Sebuah penelitian dari fosil para pendahulu jerapah telah dilakukan. Ilmuwan menemukan bahwa ternyata jerapah punya keluarga berleher pendek bernama Okapi yang makan dari dedaunan tak tinggi.
Dengan memeriksa tulang leher dari 71 binatang berbeda yang termasuk dalam 11 spesies jerapah yang berbeda (termasuk jerapah masa kini), Melinda Danowitz dan rekan-rekannya menemukan bahwa nenek moyang jerapah sudah memiliki leher sedikit lebih panjang dari yang diharapkan, menurut National Geographic. Itu berarti bahwa pemanjangan leher dimulai lebih dari 16 juta tahun lalu, sebelum pengelompokan untuk giraffe-Giraffidae dimulai untuk binatang berkaki empat ini.
Pada sekitar 16 juta tahun yang lalu, tulang keturunan jerapah berevolusi.
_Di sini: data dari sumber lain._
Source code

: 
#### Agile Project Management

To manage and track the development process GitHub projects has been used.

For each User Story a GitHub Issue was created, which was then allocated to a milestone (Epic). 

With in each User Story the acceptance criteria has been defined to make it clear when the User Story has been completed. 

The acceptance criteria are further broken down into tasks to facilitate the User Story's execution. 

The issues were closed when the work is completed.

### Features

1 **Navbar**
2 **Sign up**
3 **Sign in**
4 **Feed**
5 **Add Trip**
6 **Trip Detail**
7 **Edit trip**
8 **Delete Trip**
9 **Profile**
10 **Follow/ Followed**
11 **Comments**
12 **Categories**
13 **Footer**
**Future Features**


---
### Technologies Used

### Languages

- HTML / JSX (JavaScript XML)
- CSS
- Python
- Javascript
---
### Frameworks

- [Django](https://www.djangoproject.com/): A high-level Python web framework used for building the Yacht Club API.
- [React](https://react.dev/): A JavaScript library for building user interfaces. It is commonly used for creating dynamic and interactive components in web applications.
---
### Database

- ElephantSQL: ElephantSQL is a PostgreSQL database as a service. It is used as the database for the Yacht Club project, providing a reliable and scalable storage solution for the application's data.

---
Di satu sisi, tulang belakang menyusut sementara di sisi lain mereka semakin panjang. Inilah sebabnya mengapa jerapah modern dan Okapi memiliki tinggi badan yang berbeda.
Jerapah pertama dengan leher panjang muncul pada sekitar 7,5 juta tahun lalu setelah evolusi yang sangat panjang pula. Dari generasi ke generasi, tulang leher jerapah tertua semakin panjang baik dari atas atau bawah. Tapi jerapah berleher panjang modern adalah satu-satunya yang membentang di kedua arah tulang belakangnya sehingga memiliki tubuh panjang yang banyak dilihat saat ini.